Baggage or luggage consists of bags, cases, and containers which hold a traveller's articles during transit.

The modern traveller can be expected to have packages containing clothing, toiletries, small possessions, trip necessities, and on the return-trip, souvenirs. For some people, luggage and the style thereof is representative of the owner's wealth.

Baggage (not luggage), or baggage train, can also refer to the train of people and goods, both military and of a personal nature, which commonly followed pre-modern armies on campaign.

Luggage has changed over time. Historically the most common types of luggage were chests or trunks made of wood or other heavy materials. These would be shipped by professional movers. Since the Second World War smaller and more lightweight suitcases and bags that can be carried by an individual have become the main form of luggage.

According to the Oxford English Dictionary, the word baggage comes from Old French bagage (from baguer "tie up") or from bagues ("bundles"). It may also be related to the word bag.

Also according to the Oxford English Dictionary, the word luggage originally meant inconveniently heavy baggage and comes from the verb lug and the suffix -age.
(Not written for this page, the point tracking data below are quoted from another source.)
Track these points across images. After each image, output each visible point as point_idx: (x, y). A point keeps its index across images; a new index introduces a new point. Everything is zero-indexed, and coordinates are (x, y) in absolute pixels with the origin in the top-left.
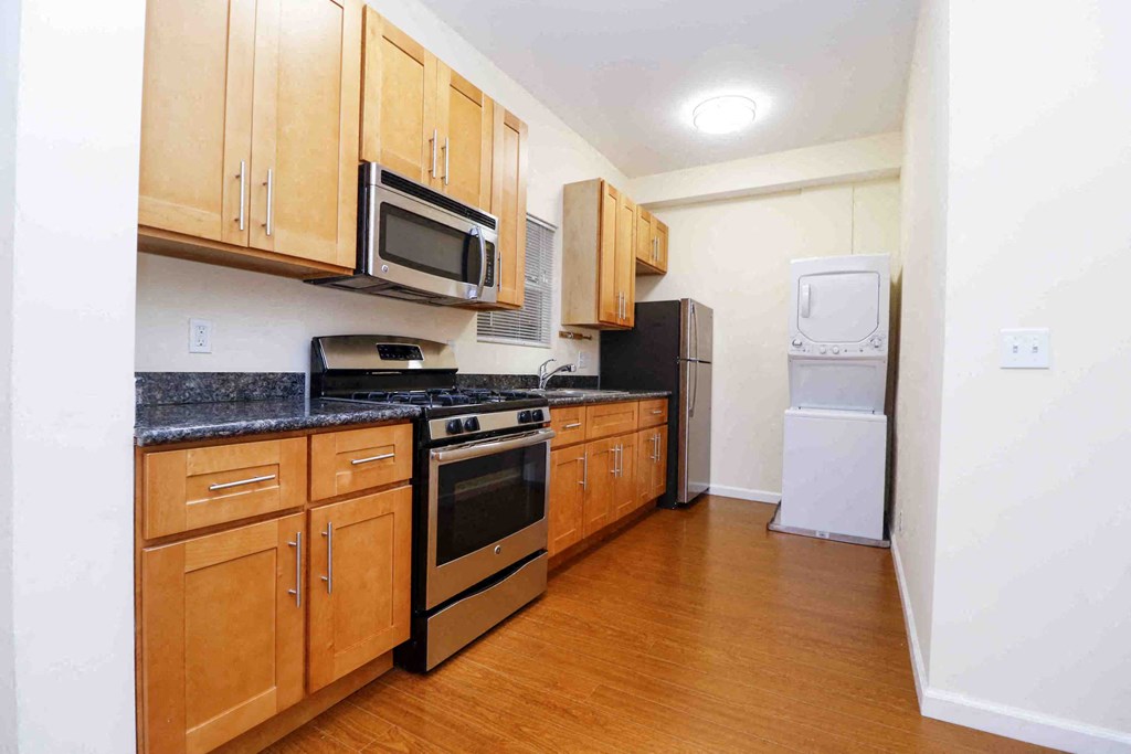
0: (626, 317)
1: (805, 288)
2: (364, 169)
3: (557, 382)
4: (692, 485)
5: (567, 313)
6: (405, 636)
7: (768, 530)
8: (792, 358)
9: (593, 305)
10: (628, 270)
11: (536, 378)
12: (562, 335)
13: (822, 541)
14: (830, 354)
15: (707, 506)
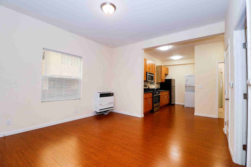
0: (164, 81)
1: (187, 78)
2: (147, 72)
3: (157, 89)
4: (173, 103)
5: (157, 81)
6: (152, 109)
7: (183, 107)
8: (185, 86)
9: (160, 80)
10: (164, 75)
11: (154, 89)
12: (157, 83)
13: (190, 108)
14: (190, 86)
15: (175, 106)
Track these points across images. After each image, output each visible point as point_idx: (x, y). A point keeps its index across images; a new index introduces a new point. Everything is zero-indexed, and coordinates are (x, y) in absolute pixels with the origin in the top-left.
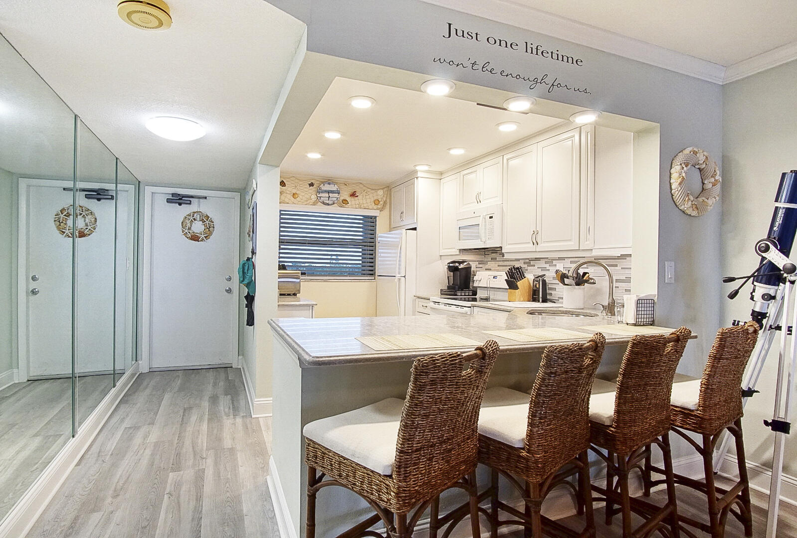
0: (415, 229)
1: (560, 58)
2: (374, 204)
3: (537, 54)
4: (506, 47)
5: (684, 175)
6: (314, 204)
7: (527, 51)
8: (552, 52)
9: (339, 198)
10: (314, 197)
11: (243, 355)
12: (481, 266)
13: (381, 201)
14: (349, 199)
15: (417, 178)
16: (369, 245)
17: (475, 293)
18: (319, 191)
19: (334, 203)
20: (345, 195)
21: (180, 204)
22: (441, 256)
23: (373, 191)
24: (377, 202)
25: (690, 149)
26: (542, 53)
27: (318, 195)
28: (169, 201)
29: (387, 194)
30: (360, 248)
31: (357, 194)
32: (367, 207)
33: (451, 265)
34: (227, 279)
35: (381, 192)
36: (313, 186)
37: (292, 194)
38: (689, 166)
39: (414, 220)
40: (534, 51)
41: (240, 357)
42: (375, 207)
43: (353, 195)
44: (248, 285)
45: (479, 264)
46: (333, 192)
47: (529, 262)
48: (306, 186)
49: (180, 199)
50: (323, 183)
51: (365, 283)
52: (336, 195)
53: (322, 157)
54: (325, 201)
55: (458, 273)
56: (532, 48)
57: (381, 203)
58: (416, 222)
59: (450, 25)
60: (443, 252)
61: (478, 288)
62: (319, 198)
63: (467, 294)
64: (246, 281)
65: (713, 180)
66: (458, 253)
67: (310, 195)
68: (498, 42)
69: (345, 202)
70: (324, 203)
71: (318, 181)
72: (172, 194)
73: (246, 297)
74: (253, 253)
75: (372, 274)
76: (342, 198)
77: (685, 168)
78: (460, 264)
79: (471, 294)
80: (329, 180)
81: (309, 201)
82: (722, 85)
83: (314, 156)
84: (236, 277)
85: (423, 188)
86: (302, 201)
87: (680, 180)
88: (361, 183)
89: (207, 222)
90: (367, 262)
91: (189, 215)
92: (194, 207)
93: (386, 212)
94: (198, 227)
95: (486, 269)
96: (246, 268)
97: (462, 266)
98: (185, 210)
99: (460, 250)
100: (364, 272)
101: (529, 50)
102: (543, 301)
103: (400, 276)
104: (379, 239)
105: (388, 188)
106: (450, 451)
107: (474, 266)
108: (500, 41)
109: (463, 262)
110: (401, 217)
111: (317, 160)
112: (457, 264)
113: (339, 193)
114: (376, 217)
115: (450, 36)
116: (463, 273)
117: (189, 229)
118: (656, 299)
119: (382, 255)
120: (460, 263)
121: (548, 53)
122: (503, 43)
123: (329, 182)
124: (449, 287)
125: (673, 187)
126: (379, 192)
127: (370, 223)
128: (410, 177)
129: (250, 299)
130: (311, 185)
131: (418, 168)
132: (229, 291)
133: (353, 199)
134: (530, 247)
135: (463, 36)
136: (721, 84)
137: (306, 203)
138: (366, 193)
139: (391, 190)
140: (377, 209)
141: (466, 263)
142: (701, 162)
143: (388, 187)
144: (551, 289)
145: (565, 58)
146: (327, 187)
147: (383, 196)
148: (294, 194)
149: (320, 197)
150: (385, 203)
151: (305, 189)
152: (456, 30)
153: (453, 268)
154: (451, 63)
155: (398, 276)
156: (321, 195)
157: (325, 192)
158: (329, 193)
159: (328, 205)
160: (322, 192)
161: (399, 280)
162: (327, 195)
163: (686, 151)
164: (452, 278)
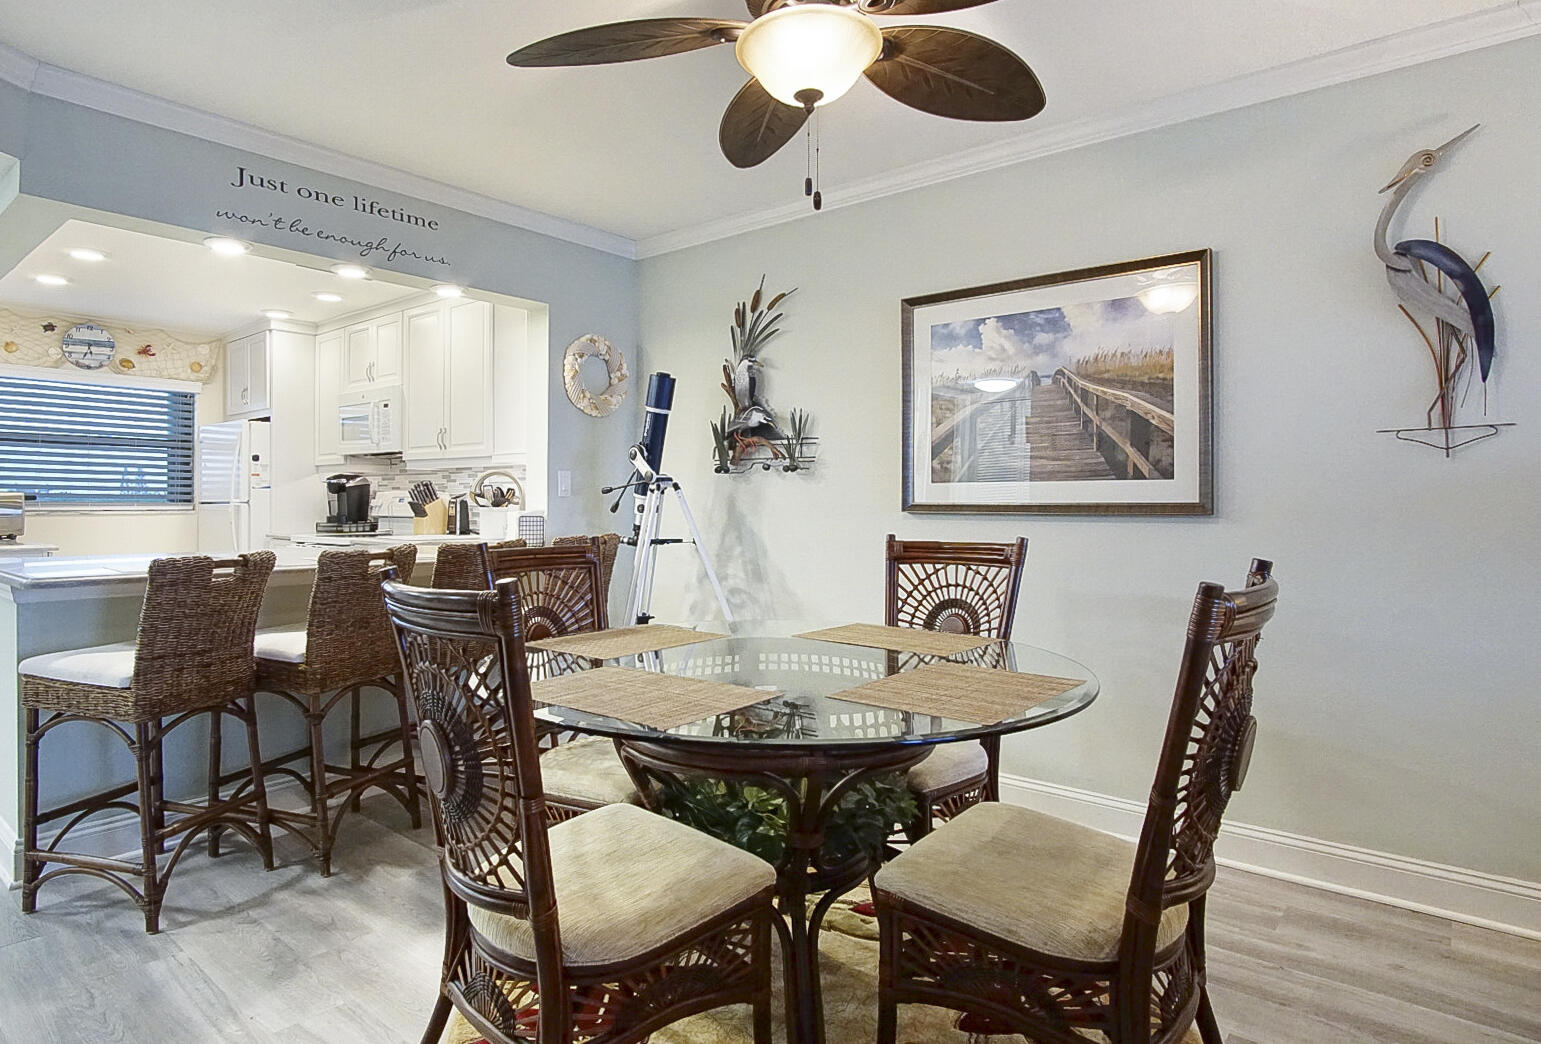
0: (267, 419)
1: (406, 218)
2: (189, 371)
3: (372, 212)
4: (326, 201)
5: (577, 367)
6: (57, 365)
7: (356, 209)
8: (394, 211)
9: (114, 356)
10: (55, 352)
12: (385, 482)
13: (206, 365)
14: (135, 359)
15: (270, 331)
16: (181, 448)
17: (374, 527)
18: (68, 340)
19: (101, 366)
20: (127, 350)
22: (317, 466)
23: (189, 347)
24: (197, 368)
25: (588, 336)
26: (379, 211)
27: (64, 349)
29: (218, 353)
30: (163, 452)
31: (153, 352)
32: (175, 376)
33: (332, 481)
35: (204, 350)
36: (53, 330)
37: (4, 344)
38: (586, 357)
39: (265, 405)
40: (368, 209)
42: (193, 376)
43: (145, 351)
45: (384, 479)
46: (98, 344)
47: (449, 474)
48: (36, 330)
50: (78, 326)
51: (173, 517)
52: (107, 351)
53: (71, 284)
54: (81, 361)
55: (345, 494)
56: (364, 205)
57: (204, 369)
58: (268, 406)
59: (242, 170)
60: (320, 460)
61: (380, 520)
62: (67, 354)
63: (361, 529)
65: (618, 374)
66: (342, 462)
67: (46, 347)
68: (314, 195)
69: (126, 364)
70: (78, 364)
71: (63, 320)
75: (189, 501)
76: (121, 357)
77: (579, 360)
78: (348, 480)
79: (368, 529)
80: (90, 320)
81: (44, 359)
82: (636, 261)
83: (51, 280)
85: (281, 349)
86: (27, 358)
87: (572, 373)
88: (162, 331)
90: (178, 478)
93: (216, 387)
95: (393, 488)
97: (352, 483)
99: (346, 457)
100: (172, 497)
101: (360, 207)
102: (462, 533)
103: (238, 501)
104: (201, 435)
105: (221, 342)
106: (209, 665)
107: (374, 483)
108: (317, 194)
109: (353, 477)
110: (243, 397)
111: (59, 289)
112: (344, 481)
113: (113, 347)
114: (192, 396)
115: (241, 184)
116: (355, 494)
118: (545, 515)
119: (209, 465)
120: (349, 478)
121: (387, 212)
122: (322, 197)
123: (90, 324)
124: (330, 520)
125: (567, 382)
126: (199, 349)
127: (182, 405)
128: (257, 330)
130: (49, 327)
131: (269, 315)
133: (143, 358)
134: (437, 452)
135: (262, 185)
136: (634, 258)
137: (36, 363)
138: (173, 348)
139: (225, 346)
140: (197, 381)
141: (358, 479)
142: (604, 353)
143: (220, 340)
144: (474, 515)
145: (413, 220)
146: (85, 334)
147: (211, 357)
148: (7, 344)
149: (70, 353)
150: (214, 369)
151: (36, 336)
152: (252, 177)
153: (336, 488)
154: (244, 219)
155: (234, 501)
156: (71, 348)
157: (82, 342)
158: (90, 345)
159: (89, 367)
160: (74, 344)
161: (238, 509)
162: (85, 349)
163: (583, 339)
164: (335, 504)
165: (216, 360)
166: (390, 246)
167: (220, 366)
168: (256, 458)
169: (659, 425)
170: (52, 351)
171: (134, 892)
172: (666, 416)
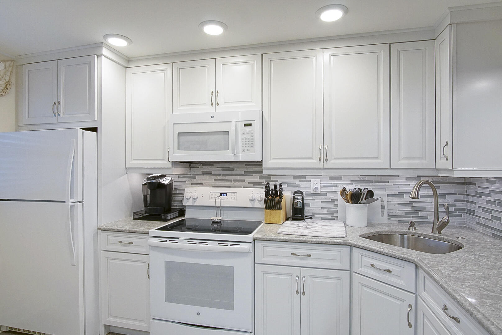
0: (95, 130)
15: (99, 56)
22: (127, 168)
29: (11, 72)
60: (131, 163)
105: (13, 63)
110: (54, 110)
131: (110, 40)
150: (8, 84)
165: (10, 77)
167: (13, 81)
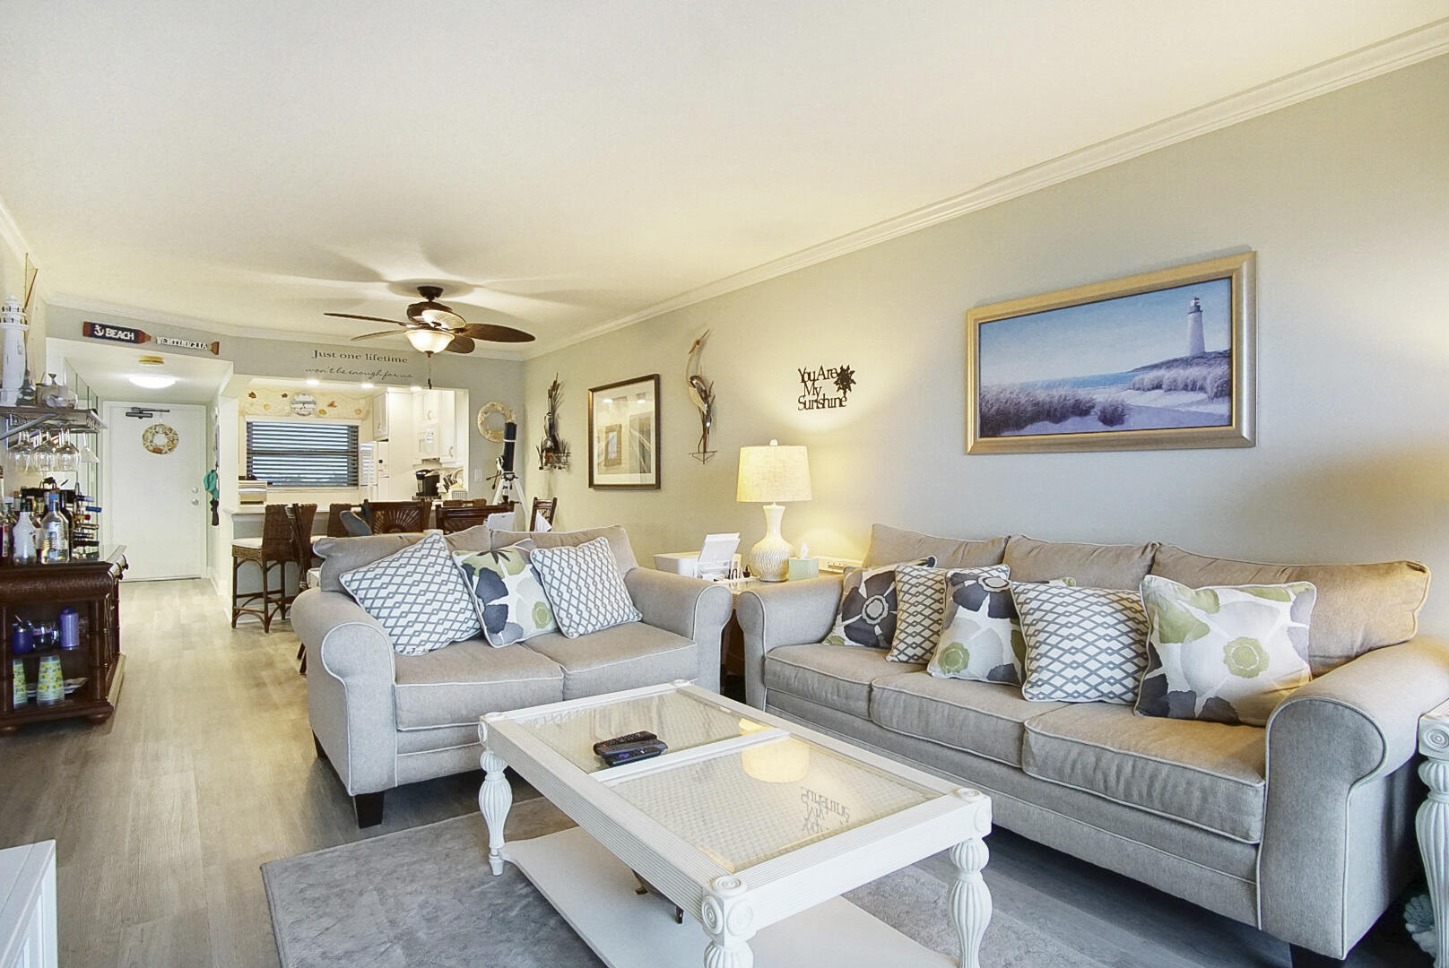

Rolling suitcases were invented in 1970, when Bernard D. Sadow applied for a patent that was granted in 1972 as United States patent 3,653,474 for "Rolling Luggage". The patent application cited the increase in air travel, and "baggage handling [having] become perhaps the single biggest difficulty encountered by an air passenger", as background of the invention. Sadow's four-wheeled suitcases, pulled using a loose strap, were later surpassed in popularity by roll-aboards, suitcases that feature two wheels and are pulled in an upright position using a long handle (invented in 1987 by US pilot Robert Plath).

Sadow attributes the late invention of luggage on wheels to a "macho thing" where "men would not accept suitcases with wheels". Others attribute the late invention to "the abundance of luggage porters with carts in the 1960s, the ease of curbside drop-offs at much smaller airports and the heavy iron casters then available."